● **Exercise goal**
Convert the stretch of the records from the line containing "2) Second Place will get 15% of the pot." through the line containing "but also to" into a JSON list of strings, with one string per line and blank lines left out.

● **Supplied records**
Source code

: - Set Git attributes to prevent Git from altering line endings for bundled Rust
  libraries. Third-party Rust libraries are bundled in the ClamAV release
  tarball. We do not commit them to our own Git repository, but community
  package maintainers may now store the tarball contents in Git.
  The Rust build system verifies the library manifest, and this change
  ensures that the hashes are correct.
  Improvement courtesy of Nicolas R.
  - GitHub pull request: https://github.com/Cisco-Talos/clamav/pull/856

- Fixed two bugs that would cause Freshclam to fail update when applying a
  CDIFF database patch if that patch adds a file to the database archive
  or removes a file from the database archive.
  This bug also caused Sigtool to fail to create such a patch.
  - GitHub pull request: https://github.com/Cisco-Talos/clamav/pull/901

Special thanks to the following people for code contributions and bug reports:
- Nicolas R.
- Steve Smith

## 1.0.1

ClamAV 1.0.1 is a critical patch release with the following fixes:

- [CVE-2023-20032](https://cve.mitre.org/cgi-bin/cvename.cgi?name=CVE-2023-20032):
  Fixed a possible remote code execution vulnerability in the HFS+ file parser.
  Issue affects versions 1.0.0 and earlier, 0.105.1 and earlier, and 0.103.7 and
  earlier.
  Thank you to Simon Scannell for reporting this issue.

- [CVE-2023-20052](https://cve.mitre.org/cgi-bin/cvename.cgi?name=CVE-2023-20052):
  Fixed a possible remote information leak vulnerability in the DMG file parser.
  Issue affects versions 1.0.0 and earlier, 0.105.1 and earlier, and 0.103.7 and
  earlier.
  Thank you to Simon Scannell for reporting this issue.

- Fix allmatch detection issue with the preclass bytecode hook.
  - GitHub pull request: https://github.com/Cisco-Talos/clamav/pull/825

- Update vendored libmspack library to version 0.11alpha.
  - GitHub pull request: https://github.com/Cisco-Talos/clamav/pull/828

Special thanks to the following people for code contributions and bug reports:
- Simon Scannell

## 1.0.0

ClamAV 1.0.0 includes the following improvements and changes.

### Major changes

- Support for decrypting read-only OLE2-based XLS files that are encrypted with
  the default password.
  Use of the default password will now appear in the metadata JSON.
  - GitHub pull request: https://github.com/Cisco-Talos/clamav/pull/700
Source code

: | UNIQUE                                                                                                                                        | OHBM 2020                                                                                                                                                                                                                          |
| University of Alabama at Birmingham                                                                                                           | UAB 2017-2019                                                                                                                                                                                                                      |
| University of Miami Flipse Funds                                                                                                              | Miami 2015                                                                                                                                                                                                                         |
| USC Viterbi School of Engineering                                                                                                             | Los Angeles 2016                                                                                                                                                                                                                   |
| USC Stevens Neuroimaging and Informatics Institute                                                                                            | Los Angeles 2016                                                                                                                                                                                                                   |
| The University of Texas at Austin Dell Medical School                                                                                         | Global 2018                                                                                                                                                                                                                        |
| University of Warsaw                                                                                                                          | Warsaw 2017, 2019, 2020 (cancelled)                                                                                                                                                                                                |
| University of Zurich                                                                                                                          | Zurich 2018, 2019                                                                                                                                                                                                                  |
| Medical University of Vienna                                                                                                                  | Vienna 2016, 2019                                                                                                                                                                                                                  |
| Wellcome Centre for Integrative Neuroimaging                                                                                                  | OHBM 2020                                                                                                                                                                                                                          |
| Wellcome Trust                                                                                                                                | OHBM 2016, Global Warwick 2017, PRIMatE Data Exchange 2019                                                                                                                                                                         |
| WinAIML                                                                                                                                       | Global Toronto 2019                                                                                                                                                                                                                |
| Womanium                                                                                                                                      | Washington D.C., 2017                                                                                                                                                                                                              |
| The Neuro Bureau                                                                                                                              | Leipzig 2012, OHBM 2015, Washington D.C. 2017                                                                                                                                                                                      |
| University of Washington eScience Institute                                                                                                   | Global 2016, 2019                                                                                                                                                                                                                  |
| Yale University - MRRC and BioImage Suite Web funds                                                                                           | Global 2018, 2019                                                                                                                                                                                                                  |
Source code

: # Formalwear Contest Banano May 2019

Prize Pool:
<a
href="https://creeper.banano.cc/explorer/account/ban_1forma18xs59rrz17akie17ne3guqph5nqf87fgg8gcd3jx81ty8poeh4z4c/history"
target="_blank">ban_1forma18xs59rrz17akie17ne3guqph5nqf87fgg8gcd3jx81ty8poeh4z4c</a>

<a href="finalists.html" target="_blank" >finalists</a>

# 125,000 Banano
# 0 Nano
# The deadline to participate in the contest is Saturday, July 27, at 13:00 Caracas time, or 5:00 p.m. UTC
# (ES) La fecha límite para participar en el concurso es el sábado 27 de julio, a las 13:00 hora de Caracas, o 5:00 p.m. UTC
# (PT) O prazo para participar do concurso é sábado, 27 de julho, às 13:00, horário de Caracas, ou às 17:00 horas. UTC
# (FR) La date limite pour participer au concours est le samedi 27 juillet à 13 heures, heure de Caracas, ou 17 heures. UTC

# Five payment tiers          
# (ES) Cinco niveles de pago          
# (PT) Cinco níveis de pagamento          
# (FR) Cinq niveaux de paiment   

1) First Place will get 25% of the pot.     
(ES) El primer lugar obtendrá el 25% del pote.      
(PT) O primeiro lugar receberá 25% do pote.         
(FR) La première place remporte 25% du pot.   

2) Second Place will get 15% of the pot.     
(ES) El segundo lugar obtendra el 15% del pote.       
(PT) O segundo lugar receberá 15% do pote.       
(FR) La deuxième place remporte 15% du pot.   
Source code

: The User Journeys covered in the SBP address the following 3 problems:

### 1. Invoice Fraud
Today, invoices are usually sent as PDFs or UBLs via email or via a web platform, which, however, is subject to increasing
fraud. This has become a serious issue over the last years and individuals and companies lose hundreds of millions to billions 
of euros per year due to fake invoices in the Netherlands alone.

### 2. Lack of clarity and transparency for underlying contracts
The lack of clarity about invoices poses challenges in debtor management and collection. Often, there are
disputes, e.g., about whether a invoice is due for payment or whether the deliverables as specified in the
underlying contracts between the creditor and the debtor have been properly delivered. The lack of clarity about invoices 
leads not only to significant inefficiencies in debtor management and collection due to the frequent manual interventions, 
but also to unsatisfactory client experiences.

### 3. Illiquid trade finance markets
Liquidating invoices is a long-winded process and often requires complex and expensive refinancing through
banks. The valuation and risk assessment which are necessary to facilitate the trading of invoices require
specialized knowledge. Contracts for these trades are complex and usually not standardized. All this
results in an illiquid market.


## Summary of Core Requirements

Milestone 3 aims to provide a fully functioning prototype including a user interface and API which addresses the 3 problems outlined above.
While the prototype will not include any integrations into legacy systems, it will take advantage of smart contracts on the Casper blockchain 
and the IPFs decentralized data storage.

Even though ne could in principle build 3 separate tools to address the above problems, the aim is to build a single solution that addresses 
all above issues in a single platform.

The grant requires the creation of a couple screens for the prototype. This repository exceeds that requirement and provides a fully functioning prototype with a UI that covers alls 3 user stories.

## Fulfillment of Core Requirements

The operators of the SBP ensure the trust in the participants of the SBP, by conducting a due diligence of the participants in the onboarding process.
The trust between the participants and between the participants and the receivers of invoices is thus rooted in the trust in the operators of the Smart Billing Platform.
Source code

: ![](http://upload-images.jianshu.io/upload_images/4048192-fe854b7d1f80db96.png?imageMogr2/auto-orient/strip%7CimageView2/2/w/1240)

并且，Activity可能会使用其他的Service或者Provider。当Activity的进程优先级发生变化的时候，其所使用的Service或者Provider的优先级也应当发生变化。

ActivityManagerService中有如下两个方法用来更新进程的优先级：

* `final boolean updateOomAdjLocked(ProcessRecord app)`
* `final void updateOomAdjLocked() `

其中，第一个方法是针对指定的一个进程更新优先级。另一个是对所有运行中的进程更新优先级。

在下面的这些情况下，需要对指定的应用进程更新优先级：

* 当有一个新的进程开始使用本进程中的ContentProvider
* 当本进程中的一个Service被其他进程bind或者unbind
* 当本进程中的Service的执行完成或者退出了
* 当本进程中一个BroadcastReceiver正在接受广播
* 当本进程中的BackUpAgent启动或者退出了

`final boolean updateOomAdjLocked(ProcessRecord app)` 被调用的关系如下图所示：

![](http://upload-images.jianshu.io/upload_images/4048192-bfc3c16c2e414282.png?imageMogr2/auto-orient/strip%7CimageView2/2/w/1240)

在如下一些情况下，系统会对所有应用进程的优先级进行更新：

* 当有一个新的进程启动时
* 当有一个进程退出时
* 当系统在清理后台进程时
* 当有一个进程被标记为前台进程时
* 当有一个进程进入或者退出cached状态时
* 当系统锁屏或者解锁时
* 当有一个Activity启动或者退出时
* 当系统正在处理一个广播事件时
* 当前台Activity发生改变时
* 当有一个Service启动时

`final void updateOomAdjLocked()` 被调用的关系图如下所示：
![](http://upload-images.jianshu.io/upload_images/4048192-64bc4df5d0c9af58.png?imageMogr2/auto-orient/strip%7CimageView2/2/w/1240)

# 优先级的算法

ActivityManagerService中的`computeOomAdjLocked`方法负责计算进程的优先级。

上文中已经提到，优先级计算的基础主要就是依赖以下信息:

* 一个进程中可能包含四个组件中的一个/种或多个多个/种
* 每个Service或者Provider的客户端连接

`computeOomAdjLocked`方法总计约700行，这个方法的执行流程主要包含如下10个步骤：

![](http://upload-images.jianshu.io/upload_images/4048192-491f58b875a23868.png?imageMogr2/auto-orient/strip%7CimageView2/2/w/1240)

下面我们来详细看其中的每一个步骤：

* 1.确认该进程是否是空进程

● **Written response**
[
  "2) Second Place will get 15% of the pot.     ",
  "(ES) El segundo lugar obtendra el 15% del pote.       ",
  "(PT) O segundo lugar receberá 15% do pote.       ",
  "(FR) La deuxième place remporte 15% du pot.   ",
  "Source code",
  ": The User Journeys covered in the SBP address the following 3 problems:",
  "### 1. Invoice Fraud",
  "Today, invoices are usually sent as PDFs or UBLs via email or via a web platform, which, however, is subject to increasing",
  "fraud. This has become a serious issue over the last years and individuals and companies lose hundreds of millions to billions ",
  "of euros per year due to fake invoices in the Netherlands alone.",
  "### 2. Lack of clarity and transparency for underlying contracts",
  "The lack of clarity about invoices poses challenges in debtor management and collection. Often, there are",
  "disputes, e.g., about whether a invoice is due for payment or whether the deliverables as specified in the",
  "underlying contracts between the creditor and the debtor have been properly delivered. The lack of clarity about invoices ",
  "leads not only to significant inefficiencies in debtor management and collection due to the frequent manual interventions, ",
  "but also to unsatisfactory client experiences."
]